Salah satu titik awal penyebaran Islam di wilayah ini adalah melalui keberadaan Masjid Al Abror. Dalam beberapa sumber sejarah, dikatakan bahwa masuknya Islam ke Sidoarjo dimulai dari masjid ini yang berada di Jalan Gajahmada.
Masjid Al Abror memiliki sejarah yang cukup menarik. Dari informasi yang diperoleh, masjid ini dulunya merupakan masjid tiban, yaitu sebuah bangunan yang hanya memiliki kerangka pondasi tanpa struktur bangunan. Pemugaran terakhir dilakukan pada tahun 2007, sementara berdirinya masjid ini telah tercatat sejak tahun 1678.
Menurut Solihuddin, salah satu pengurus masjid, pembangunan masjid ini tidak lepas dari peran empat orang yang kini makamnya berada di depan masjid. Salah satunya adalah Mbah Mulyadi, seorang tokoh yang berasal dari Jawa Tengah.
Ia datang ke kampung Kauman setelah mengalami pemberontakan Trunojoyo. Di tempat inilah ia menemukan pondasi masjid yang kemudian dibangun bersama tiga orang lainnya, yakni Mbah Badriyah, Mbah Sayid Salim, dan Mbah Musa.
Masjid Al Abror juga memiliki hubungan erat dengan sejarah pembentukan Kabupaten Sidoarjo. Awalnya, wilayah ini bernama Kadipaten Sidokare. Masjid yang terletak di sebelah timur Sungai Jetis ini pernah mengalami pemugaran pada tahun 1859 oleh Bupati Pertama Sidokare, R Notopuro (RTP Tjokronegoro).
Meski beberapa kali mengalami renovasi, bagian yang masih utuh hanyalah gerbang utara yang bentuknya tetap dipertahankan. Meskipun atap kubah masjid kini lebih megah, pintu gerbang di sebelah utara tetap menjadi ciri khas yang tidak pernah berubah.

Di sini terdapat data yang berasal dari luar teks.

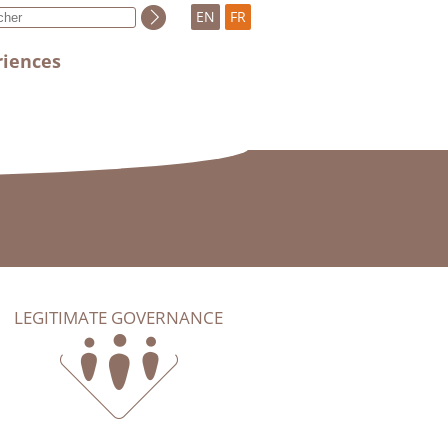
EN
FR
riences
LEGITIMATE GOVERNANCE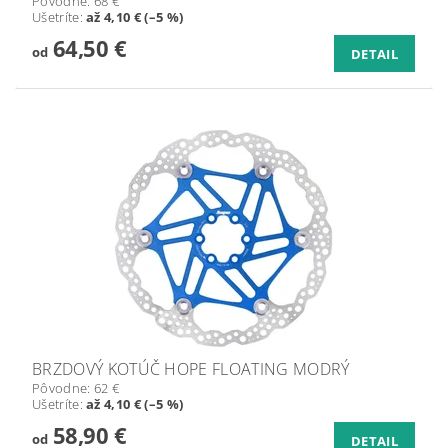
Pôvodne:
68 €
Ušetríte
:
až 4,10 € (–5 %)
64,50 €
od
DETAIL
BRZDOVÝ KOTÚČ HOPE FLOATING MODRÝ
Pôvodne:
62 €
Ušetríte
:
až 4,10 € (–5 %)
58,90 €
od
DETAIL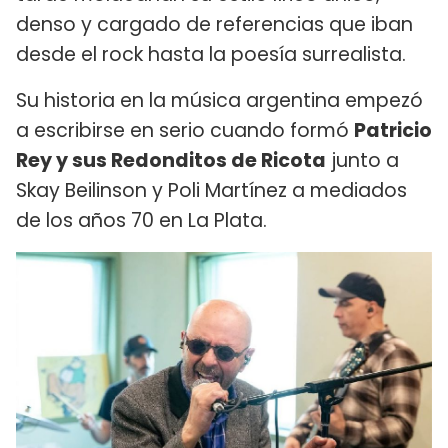
denso y cargado de referencias que iban
desde el rock hasta la poesía surrealista.
Su historia en la música argentina empezó
a escribirse en serio cuando formó
Patricio
Rey y sus Redonditos de Ricota
junto a
Skay Beilinson y Poli Martínez a mediados
de los años 70 en La Plata.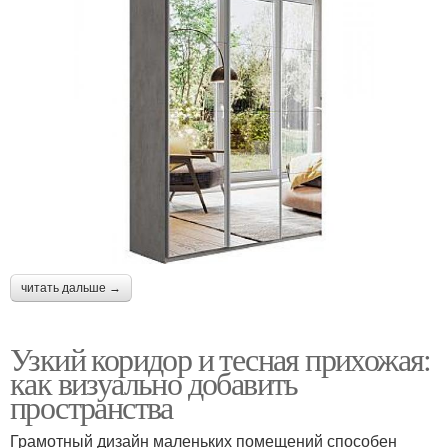
читать дальше →
Узкий коридор и тесная прихожая:
как визуально добавить
пространства
Грамотный дизайн маленьких помещений способен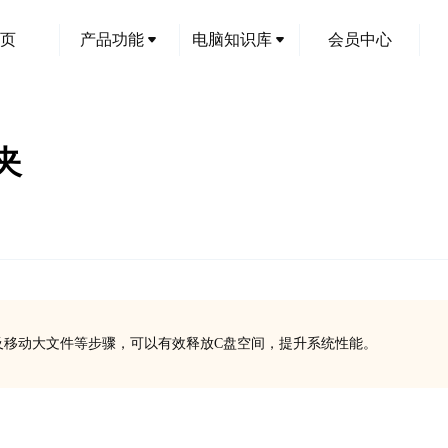
页
产品功能
电脑知识库
会员中心
夹
及移动大文件等步骤，可以有效释放C盘空间，提升系统性能。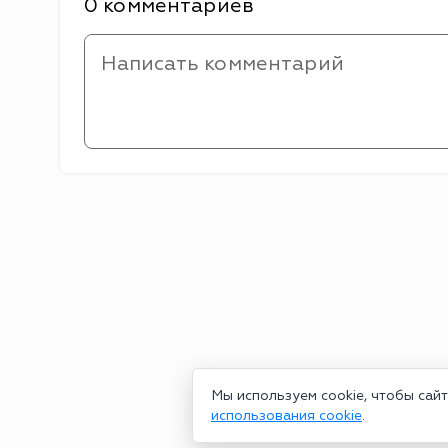
0 комментариев
Мы используем cookie, чтобы сай
использования cookie
.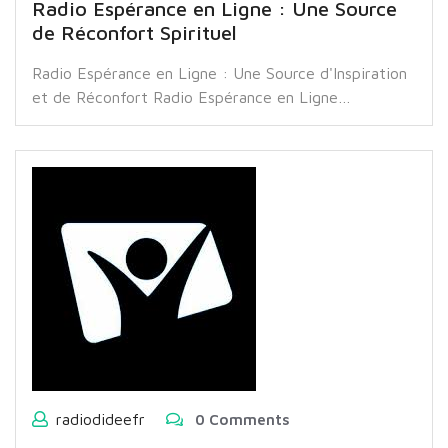
Radio Espérance en Ligne : Une Source
de Réconfort Spirituel
Radio Espérance en Ligne : Une Source d'Inspiration
et de Réconfort Radio Espérance en Ligne…
radiodideefr
0 Comments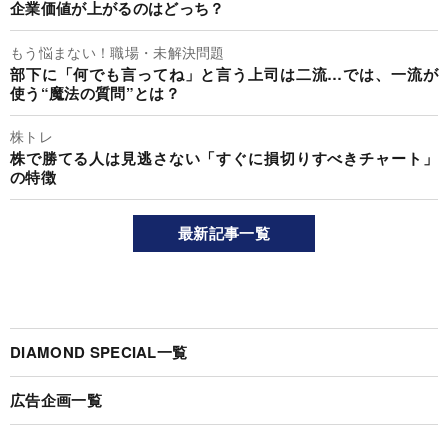
企業価値が上がるのはどっち？
もう悩まない！職場・未解決問題
部下に「何でも言ってね」と言う上司は二流…では、一流が
使う“魔法の質問”とは？
株トレ
株で勝てる人は見逃さない「すぐに損切りすべきチャート」
の特徴
最新記事一覧
DIAMOND SPECIAL一覧
広告企画一覧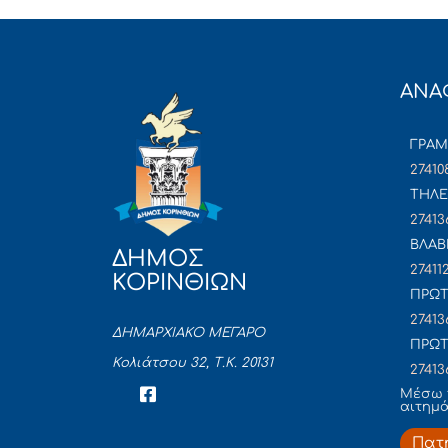
ΑΝΑ
ΓΡΑ
27410
ΤΗΛΕ
27413
ΒΛΑΒ
ΔΗΜΟΣ
27411
ΚΟΡΙΝΘΙΩΝ
ΠΡΩΤ
27413
ΔΗΜΑΡΧΙΑΚΟ ΜΕΓΑΡΟ
ΠΡΩΤ
Κολιάτσου 32, Τ.Κ. 20131
27413
Mέσω 
αιτημ
Πατ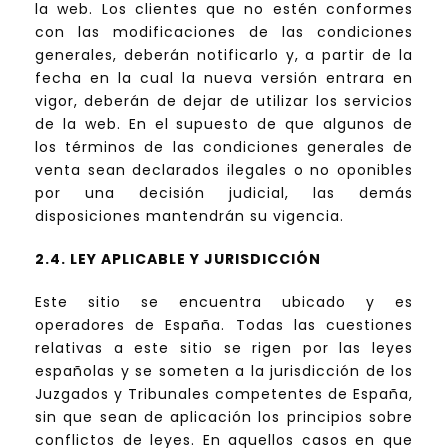
la web. Los clientes que no estén conformes
con las modificaciones de las condiciones
generales, deberán notificarlo y, a partir de la
fecha en la cual la nueva versión entrara en
vigor, deberán de dejar de utilizar los servicios
de la web. En el supuesto de que algunos de
los términos de las condiciones generales de
venta sean declarados ilegales o no oponibles
por una decisión judicial, las demás
disposiciones mantendrán su vigencia.
2.4. LEY APLICABLE Y JURISDICCIÓN
Este sitio se encuentra ubicado y es
operadores de España. Todas las cuestiones
relativas a este sitio se rigen por las leyes
españolas y se someten a la jurisdicción de los
Juzgados y Tribunales competentes de España,
sin que sean de aplicación los principios sobre
conflictos de leyes. En aquellos casos en que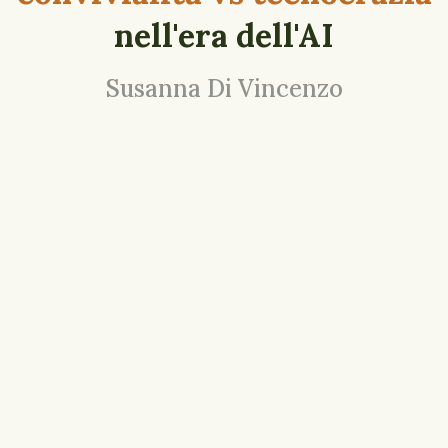
nell'era dell'AI
Susanna Di Vincenzo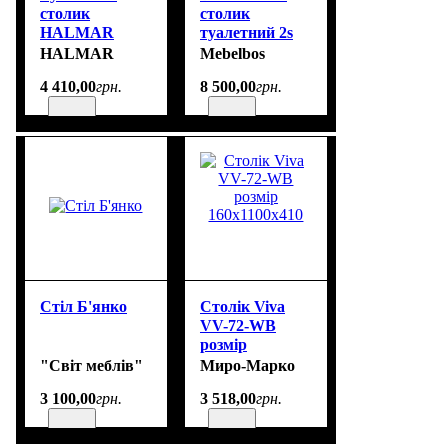
столик
столик
HALMAR
туалетний 2s
CARMEN
taupe / дуб
HALMAR
Mebelbos
silverjack
4 410
,
00
грн.
8 500
,
00
грн.
Стіл Б'янко
Cтолік Viva
VV-72-WB
розмір
160x1100x410
"Світ меблів"
Миро-Марко
3 100
,
00
грн.
3 518
,
00
грн.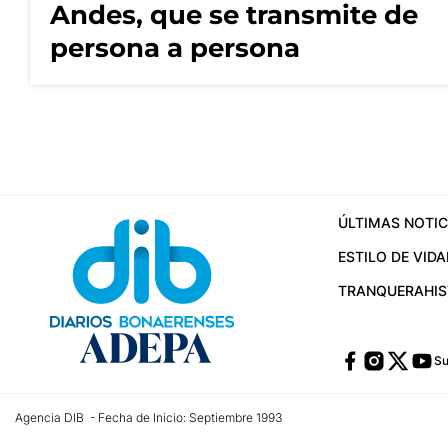
Andes, que se transmite de
persona a persona
ÚLTIMAS NOTIC
ESTILO DE VIDA
TRANQUERA
HI
Su
Agencia DIB - Fecha de Inicio: Septiembre 1993
Contactos:
publicidad@dib.com.ar
/
vpignaton@dib.com.ar
/
avisosdib@gmail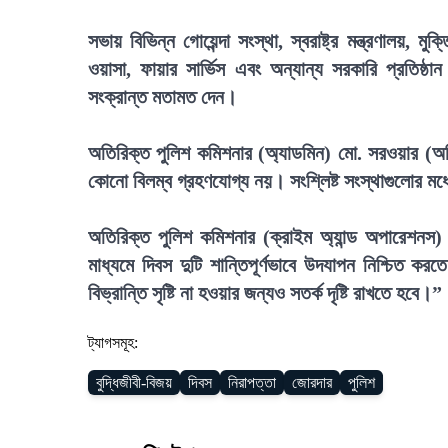
সভায় বিভিন্ন গোয়েন্দা সংস্থা, স্বরাষ্ট্র মন্ত্রণালয়, মুক
ওয়াসা, ফায়ার সার্ভিস এবং অন্যান্য সরকারি প্রতিষ্ঠ
সংক্রান্ত মতামত দেন।
অতিরিক্ত পুলিশ কমিশনার (অ্যাডমিন) মো. সরওয়ার (
কোনো বিলম্ব গ্রহণযোগ্য নয়। সংশ্লিষ্ট সংস্থাগুলোর ম
অতিরিক্ত পুলিশ কমিশনার (ক্রাইম অ্যান্ড অপারেশন
মাধ্যমে দিবস দুটি শান্তিপূর্ণভাবে উদযাপন নিশ্চিত 
বিভ্রান্তি সৃষ্টি না হওয়ার জন্যও সতর্ক দৃষ্টি রাখতে হবে।”
ট্যাগসমূহ:
বুদ্ধিজীবী-বিজয়
দিবস
নিরাপত্তা
জোরদার
পুলিশ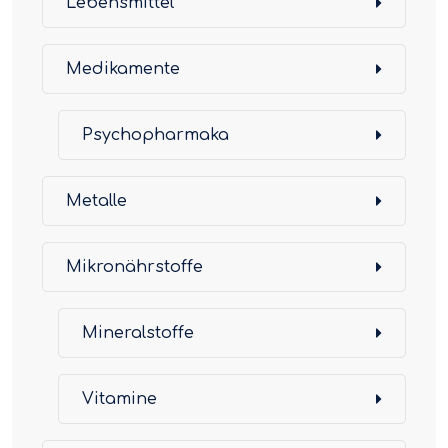
Lebensmittel
Medikamente
Psychopharmaka
Metalle
Mikronährstoffe
Mineralstoffe
Vitamine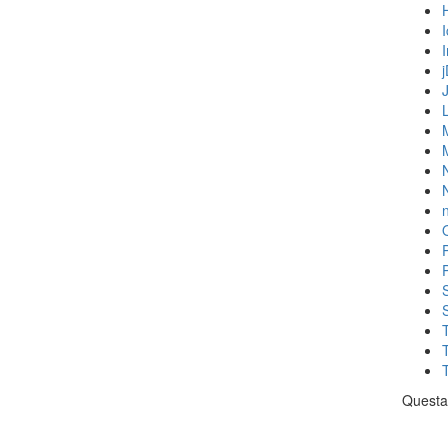
N
n
Questa 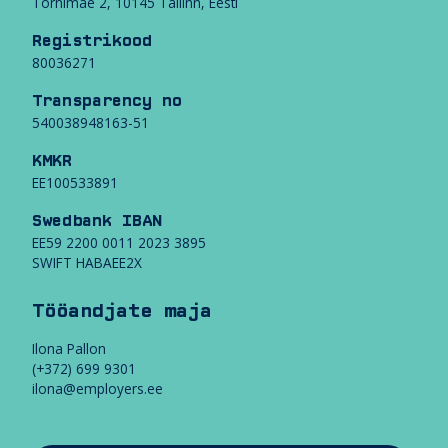
Tornimäe 2, 10145 Tallinn, Eesti
d
j
Registrikood
a
80036271
t
e
Transparency no
m
540038948163-51
a
j
KMKR
a
EE100533891
Swedbank IBAN
EE59 2200 0011 2023 3895
SWIFT HABAEE2X
Tööandjate maja
Ilona Pallon
(+372) 699 9301
ilona@employers.ee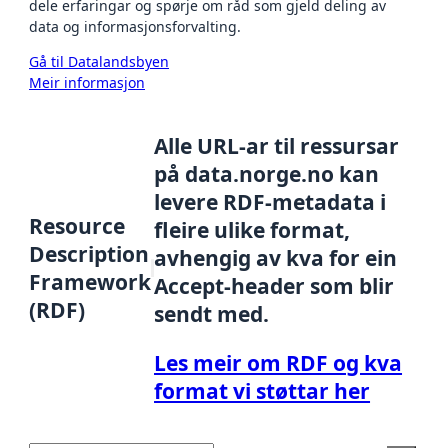
dele erfaringar og spørje om råd som gjeld deling av
data og informasjonsforvalting.
Gå til Datalandsbyen
Meir informasjon
Alle URL-ar til ressursar
på data.norge.no kan
levere RDF-metadata i
Resource
fleire ulike format,
Description
avhengig av kva for ein
Framework
Accept-header som blir
(RDF)
sendt med.
Les meir om RDF og kva
format vi støttar her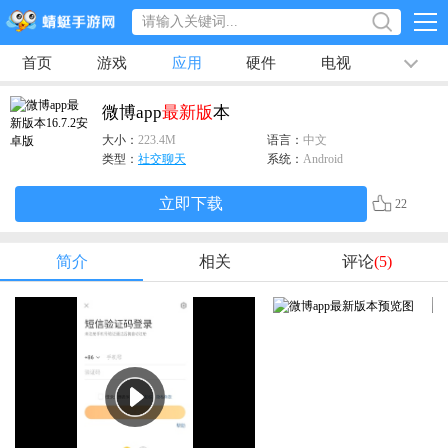
首页
游戏
应用
硬件
电视
排行榜
专题
文章
视频
最新
微博app
最新版
本
大小：
223.4M
语言：
中文
类型：
社交聊天
系统：
Android
立即下载
22
简介
相关
评论
(5)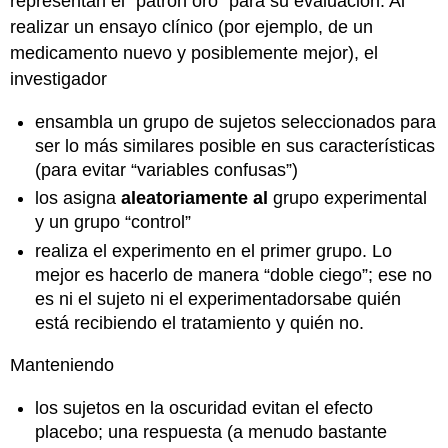
representan el “patrón oro” para su evaluación. Al
realizar un ensayo clínico (por ejemplo, de un
medicamento nuevo y posiblemente mejor), el
investigador
ensambla un grupo de sujetos seleccionados para
ser lo más similares posible en sus características
(para evitar “variables confusas”)
los asigna
aleatoriamente al
grupo experimental
y un grupo “control”
realiza el experimento en el primer grupo. Lo
mejor es hacerlo de manera “doble ciego”; ese no
es ni el sujeto ni el experimentadorsabe quién
está recibiendo el tratamiento y quién no.
Manteniendo
los sujetos en la oscuridad evitan el efecto
placebo; una respuesta (a menudo bastante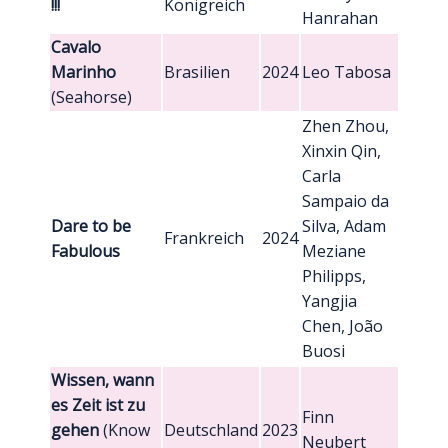
!!!
Königreich
Hanrahan
Cavalo
Marinho
Brasilien
2024
Leo Tabosa
(Seahorse)
Zhen Zhou,
Xinxin Qin,
Carla
Sampaio da
Dare to be
Silva, Adam
Frankreich
2024
Fabulous
Meziane
Philipps,
Yangjia
Chen, João
Buosi
Wissen, wann
es Zeit ist zu
Finn
gehen
(Know
Deutschland
2023
Neubert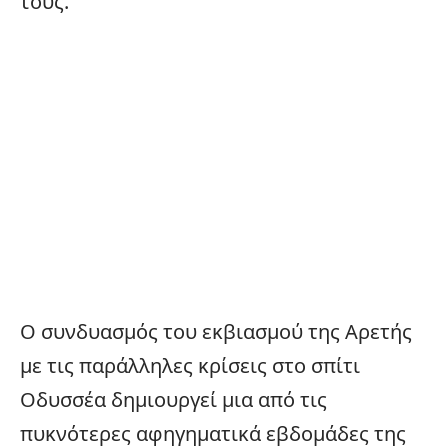
τους.
Ο συνδυασμός του εκβιασμού της Αρετής
με τις παράλληλες κρίσεις στο σπίτι
Οδυσσέα δημιουργεί μια από τις
πυκνότερες αφηγηματικά εβδομάδες της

Secara umum, Masjid Al Abror menempati lahan seluas 700 meter persegi dengan konsep budaya Jawa yang kental. Hal ini terlihat dari tiga atap yang menjadi simbol iman, ikhsan, dan Islam. Di bagian barat masjid, terdapat makam para pendiri yang sering dikunjungi oleh peziarah.
Salah satu tradisi yang tetap dilestarikan hingga saat ini adalah ngaji kitab kuning yang rutin dilaksanakan setiap hari selepas shalat Maghrib. Tradisi ini menjadi bukti bahwa Masjid Al Abror tidak hanya menjadi tempat ibadah, tetapi juga pusat aktivitas keagamaan dan budaya masyarakat sekitar.